Multi-Fidelity-Ansatz für Computersimulationen und Maschinelles Lernen

 

Viele komplexe Systeme sind nicht in allen Teilen theoretisch verstanden und können daher nicht vollständig mit klassischen Verfahren, etwa über algebraische oder Differentialgleichungen beschrieben werden. Ein Beispiel für ein solches System ist die Resorption biodegradabler Implantate in der Medizintechnik. Einige grundlegende physikalische Mechanismen sind hier theoretisch fundiert verstanden (Diffusion, mechanische Lastabtragung durch elastische Verformung), andere lediglich in Form von Datenpunkten, die noch nicht zu einem abgeschlossenen Theoriegebäude zusammengefügt werden können (z.B. genaue Wechselwirkungen zwischen Implantat und umgebendem lebenden Gewebe auf zellulärer Ebene).

Um solche Systeme mit Computersimulationen beschreiben zu können, ist es nötig, theoriebasierte Verfahren (z.B. Finite-Elemente-Simulationen) mit datenbasierten Verfahren (wie künstlichen neuronalen Netzen) zu kombinieren. Eine fundamentale Frage ist es hierbei, wie diese Verknüpfung von theoriebasierten Computersimulationen und künstlicher Intelligenz möglichst effizient realisiert werden kann [2].

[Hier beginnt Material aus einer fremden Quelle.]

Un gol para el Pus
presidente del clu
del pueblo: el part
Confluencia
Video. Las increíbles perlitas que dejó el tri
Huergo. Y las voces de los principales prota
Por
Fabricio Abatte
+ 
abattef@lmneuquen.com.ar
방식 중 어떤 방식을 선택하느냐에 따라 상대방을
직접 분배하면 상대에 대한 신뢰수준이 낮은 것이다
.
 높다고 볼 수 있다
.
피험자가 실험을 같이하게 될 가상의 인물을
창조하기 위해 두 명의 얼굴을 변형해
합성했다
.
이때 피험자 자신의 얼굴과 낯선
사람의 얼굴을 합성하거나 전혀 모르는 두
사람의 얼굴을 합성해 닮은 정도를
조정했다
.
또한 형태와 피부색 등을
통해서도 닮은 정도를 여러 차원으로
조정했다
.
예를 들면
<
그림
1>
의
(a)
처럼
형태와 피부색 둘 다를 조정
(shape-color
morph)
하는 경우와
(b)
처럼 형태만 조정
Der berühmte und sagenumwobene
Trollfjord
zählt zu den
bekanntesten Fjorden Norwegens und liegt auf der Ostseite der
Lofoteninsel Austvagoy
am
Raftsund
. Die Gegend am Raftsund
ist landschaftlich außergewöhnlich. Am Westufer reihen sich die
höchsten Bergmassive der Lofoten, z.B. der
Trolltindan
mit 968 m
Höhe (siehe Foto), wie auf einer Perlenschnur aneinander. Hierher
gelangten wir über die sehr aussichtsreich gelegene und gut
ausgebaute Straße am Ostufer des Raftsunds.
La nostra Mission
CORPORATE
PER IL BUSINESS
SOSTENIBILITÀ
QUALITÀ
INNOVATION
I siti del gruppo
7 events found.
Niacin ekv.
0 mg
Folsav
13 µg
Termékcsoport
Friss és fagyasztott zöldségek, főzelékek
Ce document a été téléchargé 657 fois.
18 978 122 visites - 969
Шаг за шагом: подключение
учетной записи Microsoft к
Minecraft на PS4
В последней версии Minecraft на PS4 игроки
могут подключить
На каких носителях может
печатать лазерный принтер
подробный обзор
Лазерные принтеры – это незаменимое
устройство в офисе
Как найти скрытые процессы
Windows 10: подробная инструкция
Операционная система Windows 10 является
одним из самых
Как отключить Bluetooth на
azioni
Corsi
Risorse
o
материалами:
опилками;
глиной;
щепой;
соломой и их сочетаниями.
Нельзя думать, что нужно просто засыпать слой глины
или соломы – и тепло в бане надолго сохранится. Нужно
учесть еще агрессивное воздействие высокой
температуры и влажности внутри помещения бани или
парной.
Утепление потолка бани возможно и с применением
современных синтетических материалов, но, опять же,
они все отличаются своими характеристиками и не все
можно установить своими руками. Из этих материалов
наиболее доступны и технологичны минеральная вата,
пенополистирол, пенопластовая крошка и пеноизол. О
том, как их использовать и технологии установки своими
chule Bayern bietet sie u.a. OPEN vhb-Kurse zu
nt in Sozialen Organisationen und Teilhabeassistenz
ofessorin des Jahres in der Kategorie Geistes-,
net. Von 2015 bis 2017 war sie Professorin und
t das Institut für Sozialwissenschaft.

Unsere Forschungsarbeiten in diesem Bereich haben bislang unter anderem bereits zur Entwicklung eines allgemeinen Multi-Fidelity Ansatzes zur effizienten Kopplung von Computersimulationen und maschinellem Lernen (ML) geführt [1]. Mit diesem kann der Berechnungsaufwand um Trainingsdaten für einen maschinellen Lernalgorithmus zu generieren um etwa eine halbe bis eine Größenordnung reduziert werden (für Anwendungsbeispiele siehe Abbildung 1, Abbildung 2). Der Ansatz beruht auf der „shared information“ zwischen exakt und grob diskretisierten Computersimulationen indem ein ML-Verfahren erst durch nur grob (aber dafür mit geringem Aufwand) simulierte Trainingsdaten trainiert wird, und erst im finalen Konvergenzstadium des Trainings auf aufwändigere (und damit teurere) Simulationsdaten zurückgreift. Dieses Training über verschiedene Diskretisierungsstufen („fidelity levels“) hinweg ist namensgebend für den Ansatz.

 

 

Abbildung 1: Anwendungsbeispiel für den Multi-Fidelity Ansatz: Simulationsmodell einer Membran in drei verschiedenen Diskretisierungsstufen: (A) 100 Elemente, (B) 1600 Elemente, (C) 25600 Elemente. Ein maschinelles Lernverfahren wird mit Simulationsdaten aus (A) vortrainiert, nur der Feinschliff erfolgt dann mit den komplexeren (und damit rechenintensiveren) Simulationsstufen (B) und (C). Nachdruck aus [1].

 

 

Abbildung 2: Anwendungsbeispiel für den Multi-Fidelity Ansatz: (A) Simulationsmodell eines repräsentativen Volumenelements mit einem ellipsoiden Einschluss in vier verschiedenen Diskretisierungsstufen (B): 4, 8, 16, 32 Elemente pro Koordinatenrichtung und Quadrant. Ein maschinelles Lernverfahren wird mit Simulationsdaten mit wenigen Elementen vortrainiert, komplexere Simulationsstufen werden erst berechnet sobald das maschinelle Lernverfahren keinen weiteren Nutzen aus den gröberen Simulationen mehr ziehen kann. Nachdruck aus [1].

 

 

Literatur:

[1]: Aydin RC, Braeu FA, Cyron CJ (2019) General Multi-Fidelity Framework for Training Artificial Neural Networks With Computational Models. Frontiers in Materials, 6/2019. (DOI=10.3389/fmats.2019.00061)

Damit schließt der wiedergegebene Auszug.